#### [WHAT THE TASK REQUIRES]
Return every line of the listing below unchanged and in its original order.

[Dataset entries]
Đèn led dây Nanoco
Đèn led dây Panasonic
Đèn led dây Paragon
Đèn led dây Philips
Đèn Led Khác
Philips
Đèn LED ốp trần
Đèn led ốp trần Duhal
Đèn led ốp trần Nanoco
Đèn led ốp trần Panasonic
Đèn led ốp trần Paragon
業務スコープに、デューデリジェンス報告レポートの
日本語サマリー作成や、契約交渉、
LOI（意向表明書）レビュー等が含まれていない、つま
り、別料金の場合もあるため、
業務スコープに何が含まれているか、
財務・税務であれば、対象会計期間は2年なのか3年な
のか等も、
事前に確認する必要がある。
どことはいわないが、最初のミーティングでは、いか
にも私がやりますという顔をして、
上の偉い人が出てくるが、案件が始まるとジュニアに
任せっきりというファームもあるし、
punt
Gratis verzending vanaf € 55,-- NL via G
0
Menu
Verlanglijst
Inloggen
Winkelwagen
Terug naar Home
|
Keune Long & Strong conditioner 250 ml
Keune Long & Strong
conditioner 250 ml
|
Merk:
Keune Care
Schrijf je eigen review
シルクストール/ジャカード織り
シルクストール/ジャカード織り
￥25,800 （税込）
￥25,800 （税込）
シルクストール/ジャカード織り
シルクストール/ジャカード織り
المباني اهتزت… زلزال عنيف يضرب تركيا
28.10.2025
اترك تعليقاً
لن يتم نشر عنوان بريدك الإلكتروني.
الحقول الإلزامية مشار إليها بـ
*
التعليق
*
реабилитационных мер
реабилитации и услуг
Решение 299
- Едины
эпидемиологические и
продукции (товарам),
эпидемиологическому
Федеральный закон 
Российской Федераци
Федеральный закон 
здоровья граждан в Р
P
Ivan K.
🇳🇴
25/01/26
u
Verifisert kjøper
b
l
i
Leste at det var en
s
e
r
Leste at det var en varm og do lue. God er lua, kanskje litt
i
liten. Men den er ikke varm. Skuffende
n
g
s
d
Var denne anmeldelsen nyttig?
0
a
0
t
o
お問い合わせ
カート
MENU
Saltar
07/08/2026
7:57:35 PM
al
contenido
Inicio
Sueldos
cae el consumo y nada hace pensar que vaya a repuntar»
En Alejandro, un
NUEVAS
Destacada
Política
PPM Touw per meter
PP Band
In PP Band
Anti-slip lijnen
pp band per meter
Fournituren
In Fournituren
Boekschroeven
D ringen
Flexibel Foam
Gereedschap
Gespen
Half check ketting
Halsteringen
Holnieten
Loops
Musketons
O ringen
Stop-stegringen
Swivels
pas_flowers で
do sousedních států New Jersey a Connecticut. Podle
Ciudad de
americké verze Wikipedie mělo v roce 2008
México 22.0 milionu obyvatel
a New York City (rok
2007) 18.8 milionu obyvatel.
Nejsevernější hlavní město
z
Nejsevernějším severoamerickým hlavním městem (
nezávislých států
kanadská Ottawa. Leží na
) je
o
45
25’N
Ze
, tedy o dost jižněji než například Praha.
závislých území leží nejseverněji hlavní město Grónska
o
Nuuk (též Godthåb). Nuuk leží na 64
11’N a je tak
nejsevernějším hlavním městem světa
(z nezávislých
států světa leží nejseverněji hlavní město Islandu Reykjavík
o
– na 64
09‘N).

#### [TASK RESPONSE]
Đèn led dây Nanoco
Đèn led dây Panasonic
Đèn led dây Paragon
Đèn led dây Philips
Đèn Led Khác
Philips
Đèn LED ốp trần
Đèn led ốp trần Duhal
Đèn led ốp trần Nanoco
Đèn led ốp trần Panasonic
Đèn led ốp trần Paragon
業務スコープに、デューデリジェンス報告レポートの
日本語サマリー作成や、契約交渉、
LOI（意向表明書）レビュー等が含まれていない、つま
り、別料金の場合もあるため、
業務スコープに何が含まれているか、
財務・税務であれば、対象会計期間は2年なのか3年な
のか等も、
事前に確認する必要がある。
どことはいわないが、最初のミーティングでは、いか
にも私がやりますという顔をして、
上の偉い人が出てくるが、案件が始まるとジュニアに
任せっきりというファームもあるし、
punt
Gratis verzending vanaf € 55,-- NL via G
0
Menu
Verlanglijst
Inloggen
Winkelwagen
Terug naar Home
|
Keune Long & Strong conditioner 250 ml
Keune Long & Strong
conditioner 250 ml
|
Merk:
Keune Care
Schrijf je eigen review
シルクストール/ジャカード織り
シルクストール/ジャカード織り
￥25,800 （税込）
￥25,800 （税込）
シルクストール/ジャカード織り
シルクストール/ジャカード織り
المباني اهتزت… زلزال عنيف يضرب تركيا
28.10.2025
اترك تعليقاً
لن يتم نشر عنوان بريدك الإلكتروني.
الحقول الإلزامية مشار إليها بـ
*
التعليق
*
реабилитационных мер
реабилитации и услуг
Решение 299
- Едины
эпидемиологические и
продукции (товарам),
эпидемиологическому
Федеральный закон 
Российской Федераци
Федеральный закон 
здоровья граждан в Р
P
Ivan K.
🇳🇴
25/01/26
u
Verifisert kjøper
b
l
i
Leste at det var en
s
e
r
Leste at det var en varm og do lue. God er lua, kanskje litt
i
liten. Men den er ikke varm. Skuffende
n
g
s
d
Var denne anmeldelsen nyttig?
0
a
0
t
o
お問い合わせ
カート
MENU
Saltar
07/08/2026
7:57:35 PM
al
contenido
Inicio
Sueldos
cae el consumo y nada hace pensar que vaya a repuntar»
En Alejandro, un
NUEVAS
Destacada
Política
PPM Touw per meter
PP Band
In PP Band
Anti-slip lijnen
pp band per meter
Fournituren
In Fournituren
Boekschroeven
D ringen
Flexibel Foam
Gereedschap
Gespen
Half check ketting
Halsteringen
Holnieten
Loops
Musketons
O ringen
Stop-stegringen
Swivels
pas_flowers で
do sousedních států New Jersey a Connecticut. Podle
Ciudad de
americké verze Wikipedie mělo v roce 2008
México 22.0 milionu obyvatel
a New York City (rok
2007) 18.8 milionu obyvatel.
Nejsevernější hlavní město
z
Nejsevernějším severoamerickým hlavním městem (
nezávislých států
kanadská Ottawa. Leží na
) je
o
45
25’N
Ze
, tedy o dost jižněji než například Praha.
závislých území leží nejseverněji hlavní město Grónska
o
Nuuk (též Godthåb). Nuuk leží na 64
11’N a je tak
nejsevernějším hlavním městem světa
(z nezávislých
států světa leží nejseverněji hlavní město Islandu Reykjavík
o
– na 64
09‘N).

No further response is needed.